While there are no fixed formulas for building a culture of any kind, much less of research, a few steps taken under judicious (not bureaucratic) supervision may help. de-emphasizing the power of hierarchy and rank over the creative younger faculty, especially when those in power are not themselves productive researchers, could be a first step. Innovation itself, as reflected in their work and activities, could be considered a plus in faculty assessment. Starting new kinds of journals with radical new ideas would be a kind of innovation that could receive special attention. Any steps that will increase the mobility of faculty across educational and research institutions would be helpful by creating an external market for research talent. Lowering the cost of transactions that involve moving from one institution will prevent faculty from getting trapped in institutions whose needs do not match their abilities and talents. Allowing greater discretion and subjectivity in promotion and tenure decisions may also help, although the immediate question of favoritism comes to mind. If the transactions cost of moving across institutions can be reduced, favoritism can be counterbalanced, and the mistakes made by the subjective processes of one institution can be checked " if not corrected by " the market place for talent.
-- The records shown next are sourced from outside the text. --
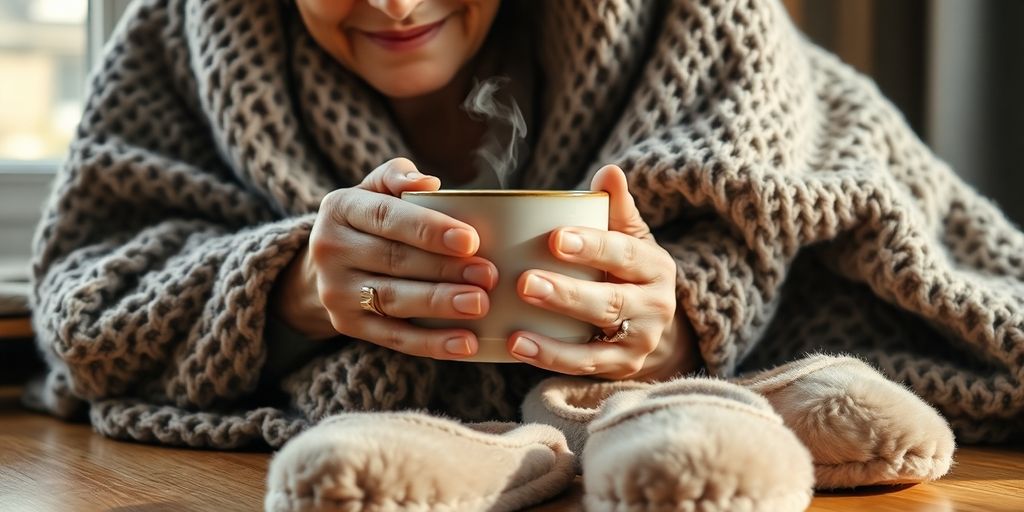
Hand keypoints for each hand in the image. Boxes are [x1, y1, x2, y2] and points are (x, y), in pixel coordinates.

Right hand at [271, 158, 496, 359]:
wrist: (325, 264)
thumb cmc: (371, 220)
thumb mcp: (375, 190)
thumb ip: (398, 176)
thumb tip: (428, 183)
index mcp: (340, 208)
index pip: (387, 217)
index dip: (429, 229)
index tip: (470, 239)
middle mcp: (330, 249)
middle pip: (395, 260)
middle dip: (445, 269)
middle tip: (488, 275)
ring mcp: (336, 291)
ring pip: (394, 299)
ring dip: (440, 303)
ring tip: (479, 304)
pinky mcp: (347, 325)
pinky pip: (393, 337)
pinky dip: (432, 342)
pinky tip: (465, 342)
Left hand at [506, 165, 698, 379]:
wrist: (656, 326)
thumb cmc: (628, 271)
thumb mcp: (630, 238)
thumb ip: (616, 208)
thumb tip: (609, 171)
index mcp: (654, 266)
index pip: (624, 254)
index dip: (592, 246)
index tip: (555, 237)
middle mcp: (654, 306)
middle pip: (610, 302)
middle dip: (567, 294)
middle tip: (525, 281)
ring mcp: (639, 342)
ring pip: (597, 342)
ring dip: (555, 338)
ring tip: (516, 328)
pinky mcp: (621, 369)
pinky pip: (584, 366)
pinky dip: (551, 359)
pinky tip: (518, 345)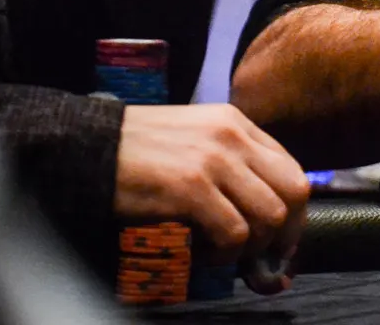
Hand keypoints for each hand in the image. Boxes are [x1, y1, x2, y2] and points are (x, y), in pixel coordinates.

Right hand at [115, 104, 309, 293]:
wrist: (85, 145)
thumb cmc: (137, 150)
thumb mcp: (195, 140)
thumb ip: (231, 165)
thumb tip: (263, 213)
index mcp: (238, 123)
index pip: (292, 170)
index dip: (294, 212)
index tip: (280, 240)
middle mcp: (234, 137)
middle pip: (294, 192)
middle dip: (285, 233)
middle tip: (261, 255)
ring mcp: (214, 160)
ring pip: (270, 215)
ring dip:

Overall, most systems of higher education in Asia treat faculty as just another civil service which can be managed through the standard bureaucratic procedures. Obviously they can be, and are, managed in this manner. But then they cannot be expected to produce radical innovation that a research culture calls for, and they don't.

In the recent half-a-century, many Asian economies have achieved rapid advancements in many fields that they themselves had earlier thought were beyond their ability due to presumed cultural barriers. The fact is that human beings are essentially the same everywhere; the differences in their achievements are rooted in what they believe about themselves, and expect from one another. In the recent decades, American and European scholars have made rapid advances in the level of scholarship in many fields. Asian research need not be an exception.